>> start Given text
School boards have the need to monitor technology use by students and staff to ensure an inclusive and respectful learning environment. Furthermore, as employers, school boards also have a need to monitor employee use of school computers and protect the integrity of technology and information. The Supreme Court of Canada recognized the "operational realities" of the workplace in R. v. Cole: the written policies and actual practice at his school permitted personal use of his school-issued laptop, however, the policy and technological reality deprived Cole of exclusive control over the personal information he chose to record on it.

Having decided that Cole had a reasonable expectation of privacy in his internet browsing history and informational content of his work-issued laptop, the Court of Appeal concluded that the search and seizure of the laptop by school officials acting under the principal's direction was not unreasonable within the meaning of the Charter. The Supreme Court of Canada agreed, citing its earlier decision in M. (M.R.) concerning search and seizure in schools, stating as follows10:

...the principal had a statutory duty to maintain a safe school environment (Education Act, R.S.O. 1990, c. E.2, s. 265), and, by necessary implication, a reasonable power to seize and search a school-board-issued laptop if the principal believed on reasonable grounds that the hard drive contained compromising photographs of a student.
>> end Given text
>> start Information provided
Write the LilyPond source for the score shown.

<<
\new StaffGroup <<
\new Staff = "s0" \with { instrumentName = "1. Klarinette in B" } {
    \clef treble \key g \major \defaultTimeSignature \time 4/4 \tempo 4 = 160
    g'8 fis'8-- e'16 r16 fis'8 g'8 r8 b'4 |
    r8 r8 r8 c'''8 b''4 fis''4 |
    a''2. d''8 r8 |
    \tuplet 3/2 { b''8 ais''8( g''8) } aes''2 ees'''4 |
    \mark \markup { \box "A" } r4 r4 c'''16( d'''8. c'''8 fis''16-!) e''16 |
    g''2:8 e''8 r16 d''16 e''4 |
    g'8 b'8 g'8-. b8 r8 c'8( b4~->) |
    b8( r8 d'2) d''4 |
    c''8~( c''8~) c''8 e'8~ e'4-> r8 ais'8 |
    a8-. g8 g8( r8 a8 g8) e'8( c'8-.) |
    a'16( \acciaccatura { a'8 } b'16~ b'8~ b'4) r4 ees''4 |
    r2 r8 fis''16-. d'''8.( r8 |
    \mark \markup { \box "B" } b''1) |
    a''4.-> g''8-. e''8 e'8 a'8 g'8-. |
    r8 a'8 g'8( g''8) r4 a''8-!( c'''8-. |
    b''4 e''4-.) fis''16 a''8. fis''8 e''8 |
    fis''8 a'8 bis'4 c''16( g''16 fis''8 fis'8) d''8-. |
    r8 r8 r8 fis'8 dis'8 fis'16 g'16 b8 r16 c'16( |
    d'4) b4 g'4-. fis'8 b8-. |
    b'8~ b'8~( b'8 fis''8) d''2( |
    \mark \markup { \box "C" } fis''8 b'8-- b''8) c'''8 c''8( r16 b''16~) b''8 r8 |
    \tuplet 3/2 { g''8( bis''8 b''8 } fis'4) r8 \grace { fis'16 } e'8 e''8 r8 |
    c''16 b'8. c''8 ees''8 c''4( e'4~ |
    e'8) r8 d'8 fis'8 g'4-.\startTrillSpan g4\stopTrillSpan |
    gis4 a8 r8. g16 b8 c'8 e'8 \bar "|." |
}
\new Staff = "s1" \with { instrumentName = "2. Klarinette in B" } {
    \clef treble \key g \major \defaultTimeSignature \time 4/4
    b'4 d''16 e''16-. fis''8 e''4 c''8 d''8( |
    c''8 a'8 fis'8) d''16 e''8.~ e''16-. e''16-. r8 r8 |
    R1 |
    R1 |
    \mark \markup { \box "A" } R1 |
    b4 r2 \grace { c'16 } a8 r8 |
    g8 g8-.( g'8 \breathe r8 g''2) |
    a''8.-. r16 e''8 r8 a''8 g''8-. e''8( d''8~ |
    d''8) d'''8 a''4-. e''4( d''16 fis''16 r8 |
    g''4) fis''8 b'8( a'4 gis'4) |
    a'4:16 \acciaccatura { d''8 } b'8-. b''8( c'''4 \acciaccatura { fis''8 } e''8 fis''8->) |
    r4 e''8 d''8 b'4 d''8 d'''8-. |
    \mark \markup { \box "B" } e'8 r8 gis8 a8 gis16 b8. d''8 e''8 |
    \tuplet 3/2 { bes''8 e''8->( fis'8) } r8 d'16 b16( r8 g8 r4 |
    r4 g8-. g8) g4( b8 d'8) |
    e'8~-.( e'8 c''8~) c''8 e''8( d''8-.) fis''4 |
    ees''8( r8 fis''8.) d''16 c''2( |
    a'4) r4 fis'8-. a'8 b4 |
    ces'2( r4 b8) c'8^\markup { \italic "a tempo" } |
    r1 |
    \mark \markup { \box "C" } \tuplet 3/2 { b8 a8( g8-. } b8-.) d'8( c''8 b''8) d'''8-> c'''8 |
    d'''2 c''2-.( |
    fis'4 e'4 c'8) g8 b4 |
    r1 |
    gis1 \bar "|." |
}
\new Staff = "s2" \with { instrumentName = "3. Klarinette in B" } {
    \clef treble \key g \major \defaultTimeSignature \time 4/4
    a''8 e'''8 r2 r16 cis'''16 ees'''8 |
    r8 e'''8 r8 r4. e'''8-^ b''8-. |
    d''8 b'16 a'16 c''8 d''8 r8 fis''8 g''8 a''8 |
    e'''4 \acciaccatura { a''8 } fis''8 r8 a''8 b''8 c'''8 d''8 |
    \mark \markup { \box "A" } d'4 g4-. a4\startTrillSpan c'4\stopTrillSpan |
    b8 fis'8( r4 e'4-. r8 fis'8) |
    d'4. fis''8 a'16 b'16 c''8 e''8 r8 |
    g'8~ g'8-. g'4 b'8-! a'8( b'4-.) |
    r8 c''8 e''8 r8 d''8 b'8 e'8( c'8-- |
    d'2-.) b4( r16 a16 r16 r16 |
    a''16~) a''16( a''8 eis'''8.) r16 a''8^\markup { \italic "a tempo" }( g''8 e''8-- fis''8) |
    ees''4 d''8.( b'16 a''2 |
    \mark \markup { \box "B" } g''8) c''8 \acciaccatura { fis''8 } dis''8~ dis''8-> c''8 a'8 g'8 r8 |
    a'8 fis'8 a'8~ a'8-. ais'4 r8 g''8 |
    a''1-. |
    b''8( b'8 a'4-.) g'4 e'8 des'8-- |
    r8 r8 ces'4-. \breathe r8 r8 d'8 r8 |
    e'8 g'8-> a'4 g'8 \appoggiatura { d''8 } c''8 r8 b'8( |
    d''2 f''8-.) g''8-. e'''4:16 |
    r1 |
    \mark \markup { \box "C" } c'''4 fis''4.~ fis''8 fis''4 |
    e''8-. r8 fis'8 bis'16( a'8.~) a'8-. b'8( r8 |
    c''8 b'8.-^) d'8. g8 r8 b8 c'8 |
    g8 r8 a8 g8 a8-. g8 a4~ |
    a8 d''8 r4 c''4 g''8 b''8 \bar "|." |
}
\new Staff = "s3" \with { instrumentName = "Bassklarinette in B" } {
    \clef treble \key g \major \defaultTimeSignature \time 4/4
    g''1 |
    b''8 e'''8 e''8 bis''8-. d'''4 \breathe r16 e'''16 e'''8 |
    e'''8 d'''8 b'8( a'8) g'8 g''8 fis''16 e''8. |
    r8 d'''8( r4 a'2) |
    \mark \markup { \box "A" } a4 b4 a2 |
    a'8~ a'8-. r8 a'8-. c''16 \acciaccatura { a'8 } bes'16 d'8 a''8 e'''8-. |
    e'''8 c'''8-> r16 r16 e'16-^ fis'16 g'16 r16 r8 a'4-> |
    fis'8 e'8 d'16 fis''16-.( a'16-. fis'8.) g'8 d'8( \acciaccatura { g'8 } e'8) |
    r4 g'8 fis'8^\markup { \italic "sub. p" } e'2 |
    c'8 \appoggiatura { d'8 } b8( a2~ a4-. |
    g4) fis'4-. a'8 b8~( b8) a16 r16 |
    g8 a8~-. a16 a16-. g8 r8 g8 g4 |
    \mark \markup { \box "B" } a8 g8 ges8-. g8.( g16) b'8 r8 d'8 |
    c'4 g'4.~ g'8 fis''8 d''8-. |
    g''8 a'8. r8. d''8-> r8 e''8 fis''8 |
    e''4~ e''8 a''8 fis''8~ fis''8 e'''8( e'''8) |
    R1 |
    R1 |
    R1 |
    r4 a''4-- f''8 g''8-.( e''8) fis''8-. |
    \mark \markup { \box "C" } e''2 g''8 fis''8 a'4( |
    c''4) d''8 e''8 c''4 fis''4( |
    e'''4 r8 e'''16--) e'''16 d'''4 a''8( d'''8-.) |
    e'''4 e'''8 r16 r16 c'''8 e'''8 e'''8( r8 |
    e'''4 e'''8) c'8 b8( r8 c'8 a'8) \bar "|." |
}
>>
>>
>> end Information provided
>> start Information provided
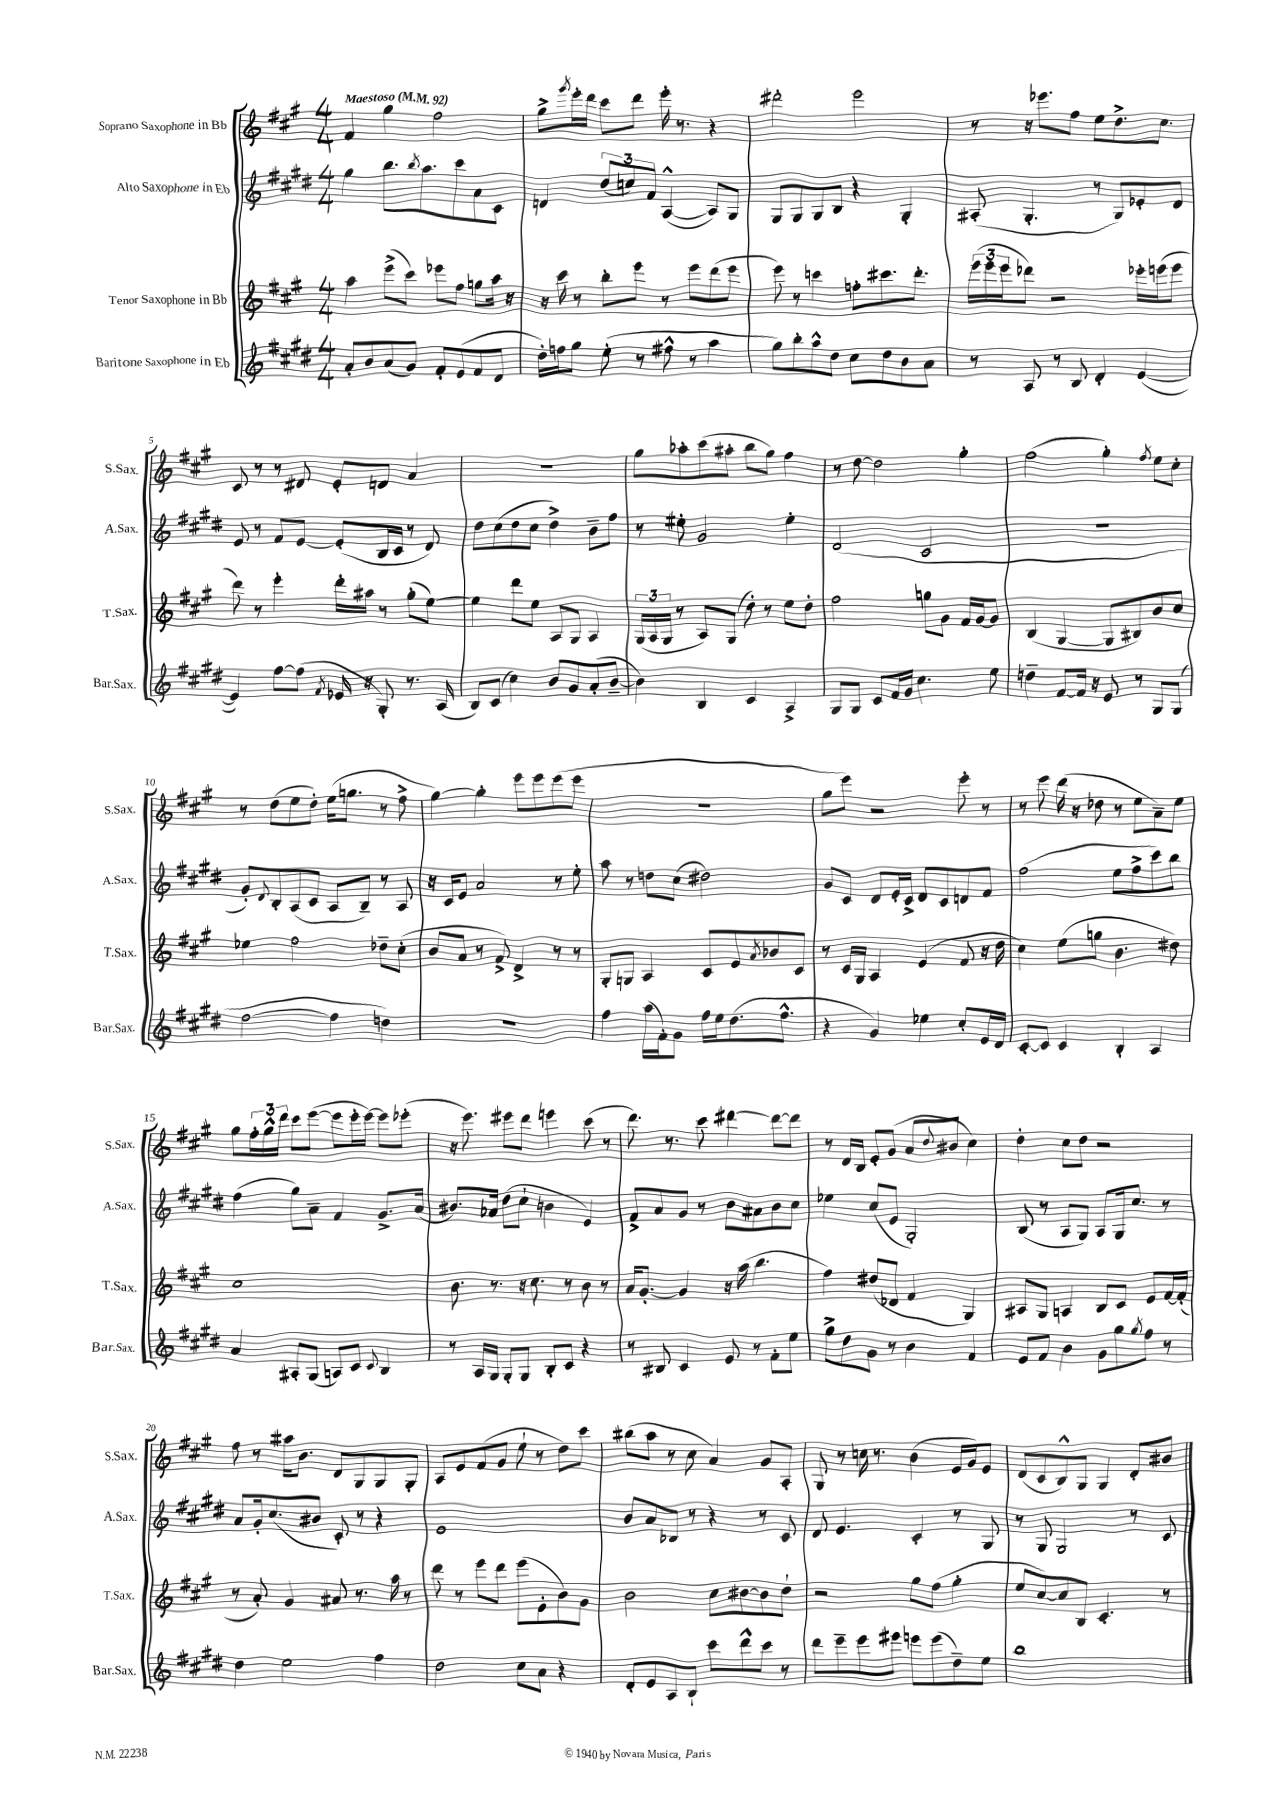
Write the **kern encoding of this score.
>> end Information provided
### Complete the following:
1. Answer these about the R. v. Cole passage:
(a) As employers, what do school boards need to monitor?
(b) Which court concluded that the search and seizure of the laptop was not unreasonable within the meaning of the Charter?
(c) What statute is cited for the principal's duty to maintain a safe school environment?
2. Reproduce the R. v. Cole passage from "Having decided that" up to and including "of a student.".

### Responses:
1.
(a) Employee use of school computers.
(b) The Court of Appeal.
(c) The Education Act, R.S.O. 1990, c. E.2, s. 265.

2.
Having decided that Cole had a reasonable expectation of privacy in his internet browsing history and informational content of his work-issued laptop, the Court of Appeal concluded that the search and seizure of the laptop by school officials acting under the principal's direction was not unreasonable within the meaning of the Charter. The Supreme Court of Canada agreed, citing its earlier decision in M. (M.R.) concerning search and seizure in schools, stating as follows10:

...the principal had a statutory duty to maintain a safe school environment (Education Act, R.S.O. 1990, c. E.2, s. 265), and, by necessary implication, a reasonable power to seize and search a school-board-issued laptop if the principal believed on reasonable grounds that the hard drive contained compromising photographs of a student.